**AIM OF THE EXERCISE**.
Return, from the material below, each line in which "livejournal" occurs.

**DATA TO PROCESS**.

● ● ●

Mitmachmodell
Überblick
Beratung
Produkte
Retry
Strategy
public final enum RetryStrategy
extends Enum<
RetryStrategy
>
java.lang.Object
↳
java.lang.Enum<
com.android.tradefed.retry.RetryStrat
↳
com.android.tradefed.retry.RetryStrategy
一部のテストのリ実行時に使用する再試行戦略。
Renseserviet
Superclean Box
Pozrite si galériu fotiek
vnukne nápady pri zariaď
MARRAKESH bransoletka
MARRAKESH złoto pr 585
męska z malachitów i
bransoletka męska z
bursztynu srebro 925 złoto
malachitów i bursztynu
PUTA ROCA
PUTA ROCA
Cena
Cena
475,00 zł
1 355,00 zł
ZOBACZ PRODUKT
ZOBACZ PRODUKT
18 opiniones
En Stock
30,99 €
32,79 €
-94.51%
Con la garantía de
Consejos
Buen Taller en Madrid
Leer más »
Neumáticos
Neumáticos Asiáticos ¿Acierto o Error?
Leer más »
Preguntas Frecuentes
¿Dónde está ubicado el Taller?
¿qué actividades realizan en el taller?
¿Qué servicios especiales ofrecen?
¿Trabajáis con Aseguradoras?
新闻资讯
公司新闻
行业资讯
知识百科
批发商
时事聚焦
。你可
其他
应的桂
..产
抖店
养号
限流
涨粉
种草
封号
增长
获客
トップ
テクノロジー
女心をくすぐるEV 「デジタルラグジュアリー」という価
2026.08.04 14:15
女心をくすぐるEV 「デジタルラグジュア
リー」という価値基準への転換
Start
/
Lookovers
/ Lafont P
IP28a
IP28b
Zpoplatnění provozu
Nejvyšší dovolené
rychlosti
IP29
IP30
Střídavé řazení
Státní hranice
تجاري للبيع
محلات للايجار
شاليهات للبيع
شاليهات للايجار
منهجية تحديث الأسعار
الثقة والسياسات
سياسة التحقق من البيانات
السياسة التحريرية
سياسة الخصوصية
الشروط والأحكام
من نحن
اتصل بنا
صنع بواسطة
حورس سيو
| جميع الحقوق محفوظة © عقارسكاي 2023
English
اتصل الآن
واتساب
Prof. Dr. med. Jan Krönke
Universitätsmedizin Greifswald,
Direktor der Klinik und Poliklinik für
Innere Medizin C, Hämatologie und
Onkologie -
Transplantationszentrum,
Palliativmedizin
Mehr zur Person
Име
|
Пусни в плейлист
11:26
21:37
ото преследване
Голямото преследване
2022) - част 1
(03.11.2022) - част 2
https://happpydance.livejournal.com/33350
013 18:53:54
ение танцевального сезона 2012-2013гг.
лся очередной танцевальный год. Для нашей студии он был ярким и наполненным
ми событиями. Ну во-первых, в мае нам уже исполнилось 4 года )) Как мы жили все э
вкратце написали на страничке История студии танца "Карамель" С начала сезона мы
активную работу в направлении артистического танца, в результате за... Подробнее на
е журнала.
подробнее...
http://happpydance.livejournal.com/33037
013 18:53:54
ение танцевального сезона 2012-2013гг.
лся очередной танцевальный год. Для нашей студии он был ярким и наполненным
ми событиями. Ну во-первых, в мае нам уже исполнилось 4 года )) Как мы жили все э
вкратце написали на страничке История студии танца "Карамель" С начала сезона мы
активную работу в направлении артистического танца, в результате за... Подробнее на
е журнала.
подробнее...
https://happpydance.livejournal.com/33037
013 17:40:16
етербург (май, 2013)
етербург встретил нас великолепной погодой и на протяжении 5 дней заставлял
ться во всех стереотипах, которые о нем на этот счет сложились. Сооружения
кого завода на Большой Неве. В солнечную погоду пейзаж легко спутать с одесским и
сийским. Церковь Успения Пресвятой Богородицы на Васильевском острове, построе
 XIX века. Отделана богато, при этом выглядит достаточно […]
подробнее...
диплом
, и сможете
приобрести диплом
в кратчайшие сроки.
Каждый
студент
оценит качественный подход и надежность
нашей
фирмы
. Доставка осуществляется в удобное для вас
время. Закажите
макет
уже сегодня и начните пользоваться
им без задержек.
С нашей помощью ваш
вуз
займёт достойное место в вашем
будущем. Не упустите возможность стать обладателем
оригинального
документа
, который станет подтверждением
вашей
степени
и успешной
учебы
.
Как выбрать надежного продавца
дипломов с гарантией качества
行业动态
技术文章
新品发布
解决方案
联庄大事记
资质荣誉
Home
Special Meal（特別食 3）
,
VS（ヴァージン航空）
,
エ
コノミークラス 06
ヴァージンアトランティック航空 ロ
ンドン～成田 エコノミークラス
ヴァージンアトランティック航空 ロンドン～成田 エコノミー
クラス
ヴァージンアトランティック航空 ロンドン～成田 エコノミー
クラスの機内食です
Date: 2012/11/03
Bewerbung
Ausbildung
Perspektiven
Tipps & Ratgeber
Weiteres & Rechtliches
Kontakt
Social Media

● ● ●

**EXERCISE SOLUTION**.
https://happpydance.livejournal.com/33350
http://happpydance.livejournal.com/33037
https://happpydance.livejournal.com/33037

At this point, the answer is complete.